***** Supplied data

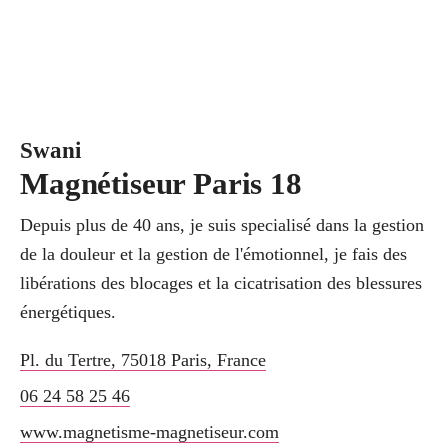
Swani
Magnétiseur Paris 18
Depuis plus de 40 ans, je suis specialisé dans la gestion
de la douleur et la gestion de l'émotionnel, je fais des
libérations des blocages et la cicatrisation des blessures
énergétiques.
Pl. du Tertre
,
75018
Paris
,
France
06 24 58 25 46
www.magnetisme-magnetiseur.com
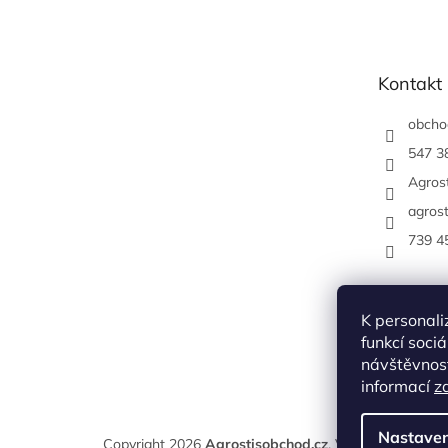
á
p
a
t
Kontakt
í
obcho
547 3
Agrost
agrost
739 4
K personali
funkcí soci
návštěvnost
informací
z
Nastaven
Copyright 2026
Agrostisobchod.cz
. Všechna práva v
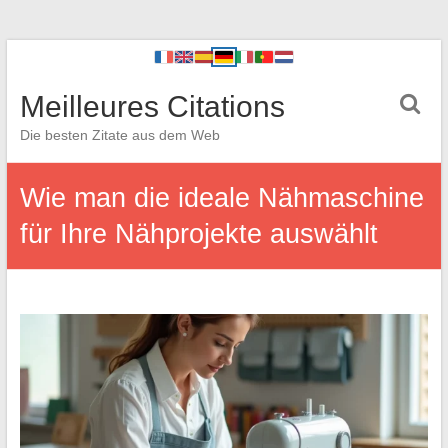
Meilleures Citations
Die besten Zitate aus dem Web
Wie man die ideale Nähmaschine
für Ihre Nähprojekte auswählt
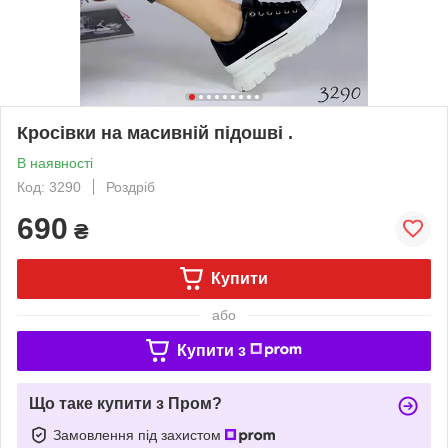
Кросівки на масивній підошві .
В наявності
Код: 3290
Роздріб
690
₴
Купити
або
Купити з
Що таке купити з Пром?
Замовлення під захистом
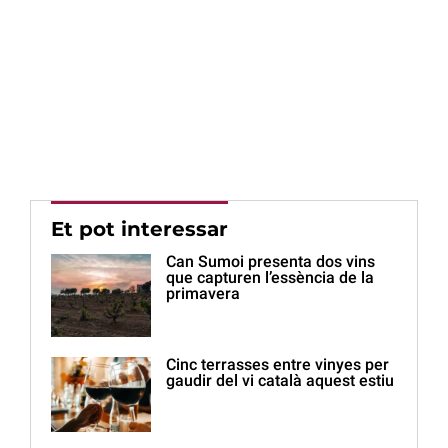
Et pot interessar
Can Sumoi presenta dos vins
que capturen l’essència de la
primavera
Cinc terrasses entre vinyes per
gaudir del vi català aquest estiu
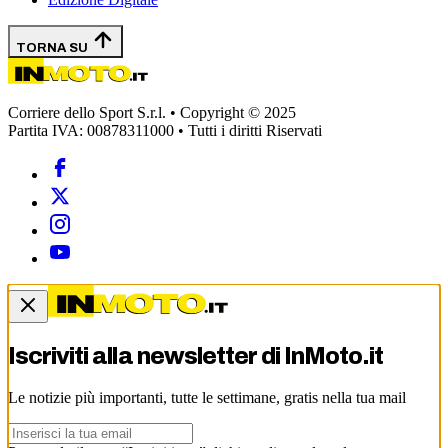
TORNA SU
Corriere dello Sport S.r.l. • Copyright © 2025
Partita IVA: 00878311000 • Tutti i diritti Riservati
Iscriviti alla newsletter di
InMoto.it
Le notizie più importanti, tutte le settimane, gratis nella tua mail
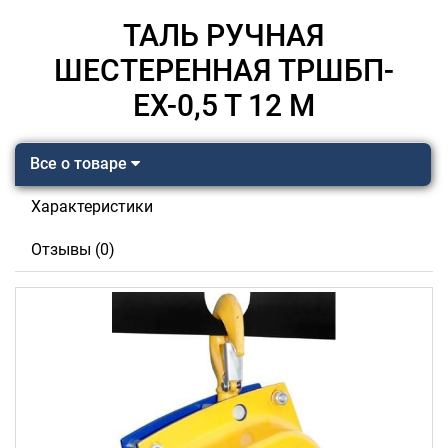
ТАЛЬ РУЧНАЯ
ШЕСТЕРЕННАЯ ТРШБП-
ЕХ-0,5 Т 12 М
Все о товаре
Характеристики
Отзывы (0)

**********
***** Supplied data

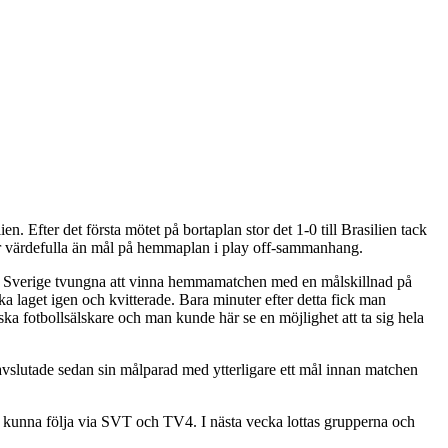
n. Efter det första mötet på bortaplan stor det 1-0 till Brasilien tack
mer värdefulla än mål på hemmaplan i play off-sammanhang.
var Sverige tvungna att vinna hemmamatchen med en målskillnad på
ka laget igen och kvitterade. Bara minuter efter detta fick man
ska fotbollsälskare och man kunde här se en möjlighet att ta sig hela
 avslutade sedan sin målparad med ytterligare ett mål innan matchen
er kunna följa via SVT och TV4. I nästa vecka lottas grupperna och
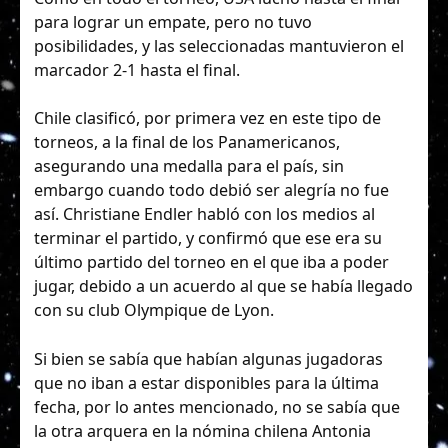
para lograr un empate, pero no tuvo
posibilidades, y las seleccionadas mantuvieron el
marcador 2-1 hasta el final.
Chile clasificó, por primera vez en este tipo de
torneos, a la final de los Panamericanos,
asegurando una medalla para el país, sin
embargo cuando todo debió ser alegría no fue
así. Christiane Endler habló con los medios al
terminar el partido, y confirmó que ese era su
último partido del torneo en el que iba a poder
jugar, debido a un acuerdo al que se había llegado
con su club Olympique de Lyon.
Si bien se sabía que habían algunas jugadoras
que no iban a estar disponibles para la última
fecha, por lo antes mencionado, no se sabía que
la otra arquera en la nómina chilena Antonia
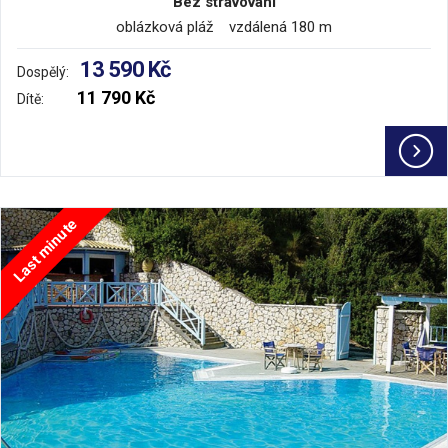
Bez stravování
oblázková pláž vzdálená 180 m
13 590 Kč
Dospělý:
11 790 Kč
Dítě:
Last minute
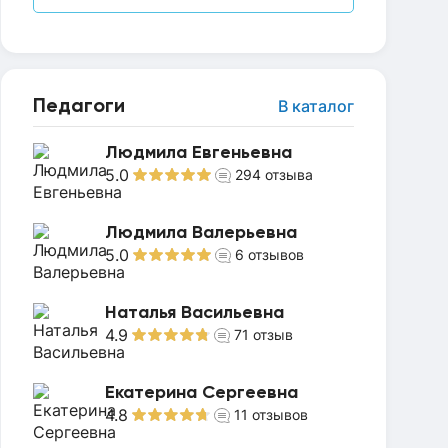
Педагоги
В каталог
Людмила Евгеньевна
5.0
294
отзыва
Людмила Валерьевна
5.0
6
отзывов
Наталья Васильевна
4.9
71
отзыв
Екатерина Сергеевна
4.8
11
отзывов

**********

> [Task instructions]: Using the data above, tally each line that contains "gestion". Write only the total.

> [Reply to the exercise]: 2